One Sunday five years earlier she had left him without an explanation. One Sunday five years later she calls him to invite him to a party: a well-known artist friend of hers is celebrating her birthday by inviting as many people as the years she is turning, plus a mysterious guest, who serves as a physical metaphor for the coming year. He is offered the possibility of taking on the extravagant role. Grégoire accepts with a somber tone, devoid of enthusiasm, but meanwhile, his mind explodes with conjectures and interpretations, because this must be, inevitably, the occasion on which she will finally clarify those five years of abandonment. Grégoire finds the explanation, but it is enigmatic, a mental puzzle that gives a novelistic hope to the sad reality.

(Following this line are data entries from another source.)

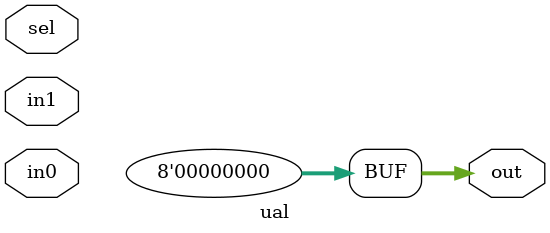
<source format=v>
module ual(
        output  reg [7: 0]  out,
        input   [3: 0]  in0,
        input   [3: 0]  in1,
        input   [4: 0]  sel
    );

    wire    [7: 0]  out_nander;
    wire    [7: 0]  out_xorer;
    wire    [7: 0]  out_adder;
    wire    [7: 0]  out_subtractor;
    wire    [7: 0]  out_multiplier;

    //assign out_nander = // TODO use operators: and, not to implement NAND
    //assign out_xorer = // TODO use XOR operator

    // TODO use adder and put the result in out_adder
    // TODO use subtractor and put the result in out_subtractor
    // TODO use multiplier and put the result in out_multiplier

    // sel == 1 => NAND
    // sel == 2 => XOR
    // sel == 4 => ADD
    // sel == 8 => SUB
    // sel == 16 => MUL

    // TODO: use "?:"
    assign out = 0;

endmodule

</source>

It's 1990, late September, or perhaps it's already October, anyway on the day of Michel Leiris' death, an important writer for the French, all the more for a French aspiring writer. The phone call that awakens the astonished Bouillier unleashes an avalanche of words that roll frantically, rest occasionally, then resume their run and drag the reader into a sarcastic glimpse of daily life. The story is static in its simplicity, almost nothing happens: it's the story of a mental awakening after a long period of inertia or indolence, the opportunity to resolve those five years spent without a reason, an omission sufficient to leave behind an unspecified absence of charisma, of little, if not entirely absent, self-regard.
There's a bit of reluctance, the invitation has its fair share of bizarreness, a party of strangers at the house of an artist who seems well-known to others, but not to him. But Grégoire is a writer and must use simple occasions to create literature and not only that, at a certain point he realizes that his story seems like a transposition of Mrs. Dalloway, he is experiencing the same things as the protagonists of that book. Perhaps it's not true, perhaps it's just a device to give his life the flavor of an exemplary novel (and to pay homage to Virginia Woolf). But Bouillier follows the convoluted instincts of his emotions and finally arrives, along with that expensive 1964 Margaux, the gift for the artist, to give a happy twist to his apathetic existence.
It's a simple, entertaining book, with a lot of delicious jokes and an original and captivating style. If you like Woody Allen, you can't go wrong, and if you have a slightly retro taste, you will also be captivated by the typographic appearance (in a pocket edition, don't worry) that Isbn gives to this little pièce d'auteur.